Revenue comprises the fair value of the consideration received or receivable for the sale of the Group’s services in the ordinary course of
the Group’s activities, and can be divided into scheduled passenger, cargo, ancillary revenue and other revenue. Scheduled passenger
revenue is shown inclusive of passenger charges and other fees to the extent that these are recovered directly from customers at the point
of sale, but exclusive of applicable government taxes. Revenue is recognised as follows:
(a) Revenues
Scheduled passenger and cargo revenues are recognised when transportation is provided. The value of sales made for which
transportation has not been provided at the statement of financial position date is included in ‘trade and other payables’ under the
caption of ‘ticket sales in advance’. Expired tickets are recognised as revenue using estimates regarding the timing of recognition
based on historical trends. Fees charged for any changes to flight tickets are recognised as revenue immediately. Ancillary revenues
are recognised in the income statement in the period in which the associated services are provided. The Group recognises revenues
arising from its franchise agreement with Aer Arann on a net basis with the agreed franchise fee reported within "other revenue".
(b) Interest income
Interest income is recognised using the effective interest method.
(c) Dividend income
Dividend income is recognised when the right to receive payment is established.
2.23 Leases
Leases in which a significant portion of the risks and rewards of ownership are retained by the lessor are classified as operating leases.

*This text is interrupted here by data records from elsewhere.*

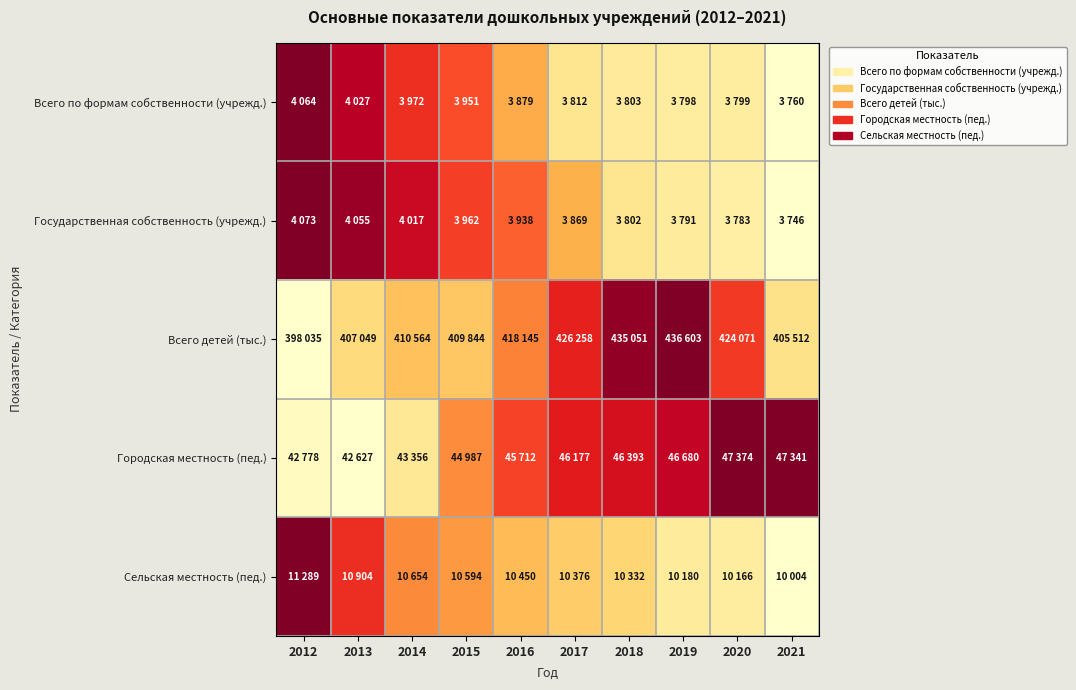

Reading left to right, transcribe all the data shown in this chart.

Всего по формам собственности (учрежд.): 2012=1.0	2013=0.9	2014=0.7	2015=0.6	2016=0.4	2017=0.2	2018=0.1	2019=0.1	2020=0.1	2021=0.0
Государственная собственность (учрежд.): 2012=1.0	2013=0.9	2014=0.8	2015=0.7	2016=0.6	2017=0.4	2018=0.2	2019=0.1	2020=0.1	2021=0.0
Всего детей (тыс.): 2012=0.0	2013=0.2	2014=0.3	2015=0.3	2016=0.5	2017=0.7	2018=1.0	2019=1.0	2020=0.7	2021=0.2
Городская местность (пед.): 2012=0.0	2013=0.0	2014=0.2	2015=0.5	2016=0.6	2017=0.7	2018=0.8	2019=0.9	2020=1.0	2021=1.0
Сельская местность (пед.): 2012=1.0	2013=0.7	2014=0.5	2015=0.5	2016=0.3	2017=0.3	2018=0.3	2019=0.1	2020=0.1	2021=0.0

Payments made under operating leases (net of any incentives received from the lessor) are charged to the income statement on a straight-
line basis over the period of the lease.
Leases of aircraft where the Group has substantially all the risks and rewards of ownership are classified as finance leases. Finance leases
are capitalised at the lease’s commencement at the lower of the fair value of the leased aircraft and the present value of the minimum
lease payments. Each lease payment is allocated between the liability and finance charges so as to achieve a constant rate on the finance
balance outstanding. The corresponding rental obligations, net of finance charges, are included in ‘finance lease obligations’. The interest
element of the finance expense is charged to the income statement over the lease period so as to produce a constant periodic rate of
interest on the remaining balance of the liability for each period. Certain lease contracts contain interest rate swaps that are closely
related to the underlying financing and as such, are not split out and accounted for as an embedded derivative. The aircraft acquired
under finance leases is depreciated over the shorter of the useful life of the asset and the lease term.